Work Choice given government go-ahead


The coalition government is to go ahead with plans to launch a new work programme for disabled people with higher support needs.

The Labour government had announced plans to replace specialist programmes such as WORKSTEP with a new scheme called Work Choice this autumn.

But the future of the new programme had been cast into doubt because of the new government’s plans for a single work programme for all people on out-of-work benefits.

Maria Miller, the disabled people’s minister, announced this week that Work Choice would be launched on 25 October and would “sit alongside” the single work programme.

Miller said Work Choice would “help into work disabled people who face the most complex and long-term barriers to employment and who may require high intensity support in the workplace”.

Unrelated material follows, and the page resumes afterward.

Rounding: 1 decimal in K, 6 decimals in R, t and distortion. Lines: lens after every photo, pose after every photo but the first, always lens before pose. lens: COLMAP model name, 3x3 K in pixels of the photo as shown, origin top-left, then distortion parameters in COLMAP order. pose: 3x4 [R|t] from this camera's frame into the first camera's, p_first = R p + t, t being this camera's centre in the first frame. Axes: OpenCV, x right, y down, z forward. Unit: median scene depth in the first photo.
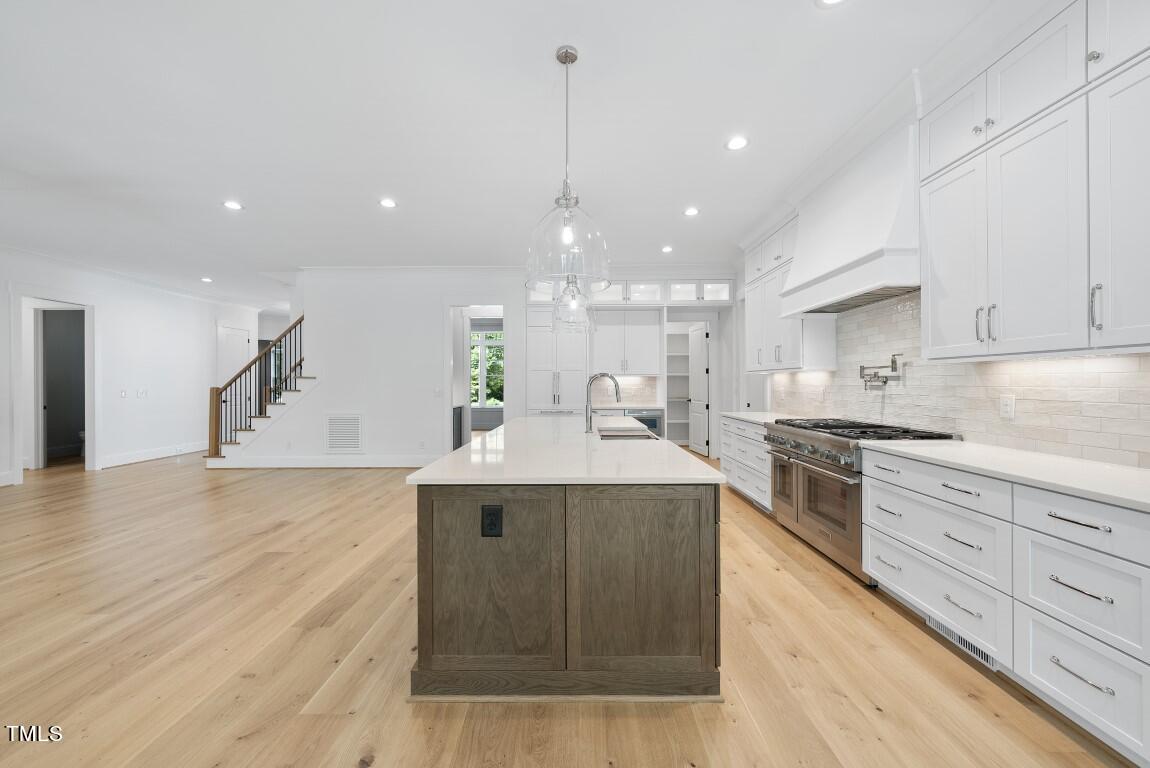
lens RADIAL K [[422.5, 0, 563.5], [0, 422.5, 382.7], [0, 0, 1]] dist [0.002441, -0.000295]
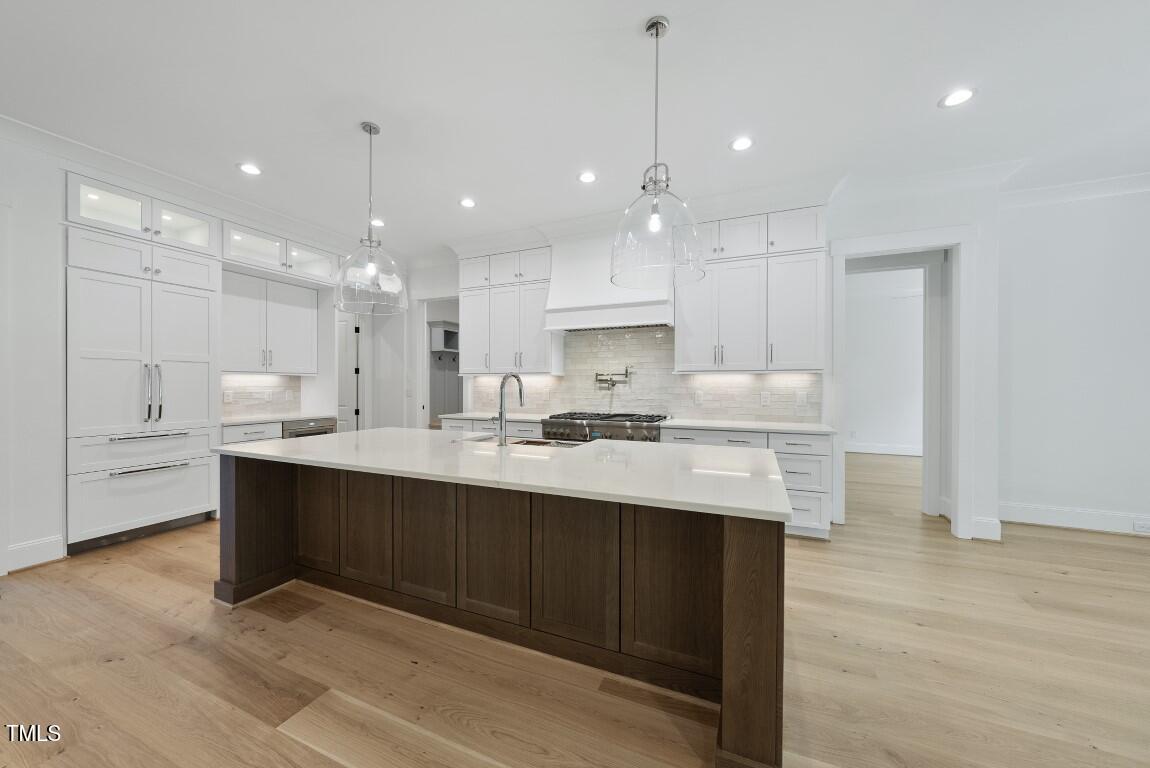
lens RADIAL K [[422.5, 0, 564.0], [0, 422.5, 386.8], [0, 0, 1]] dist [0.002441, -0.000295]
pose [[0.380239, 0.001471, 0.924887, -0.646398], [-0.003722, 0.999993, -0.000060, 0.006317], [-0.924881, -0.003419, 0.380242, 0.580352]]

She said it would replace the “existing confusing array” of specialist disability employment programmes – WORKSTEP, Work Preparation and the Job Introduction Scheme.

And she said it would “greatly improve upon the effectiveness of current provision by tailoring support to the needs of each severely disabled individual to help move them into and stay in long-term sustainable jobs”.

There will also be a cut in the number of contracts with employment support providers from more than 200 to just 28.

A Department for Work and Pensions (DWP) spokesman denied that the move signalled a rethink on plans for a single, overarching work programme.

He said: “They want provision for the hardest to help groups. It is very important to have that.”

Meanwhile, new DWP figures show that the number of disabled people who received support through the Access to Work (ATW) programme rose from more than 32,000 in 2008-09 to more than 37,000 in 2009-10.

Of those receiving funding to provide adaptations, equipment and other work support in 2009-10, only 390 had mental health conditions, while 1,720 had learning difficulties, 5,450 had hearing impairments and 5,280 were visually-impaired.

More than 11,500 ATW awards were made for aids and equipment, nearly 10,000 for support workers, and 12,700 for travel to work, while 250 were made for adaptations to workplaces, and 270 for adaptations to vehicles.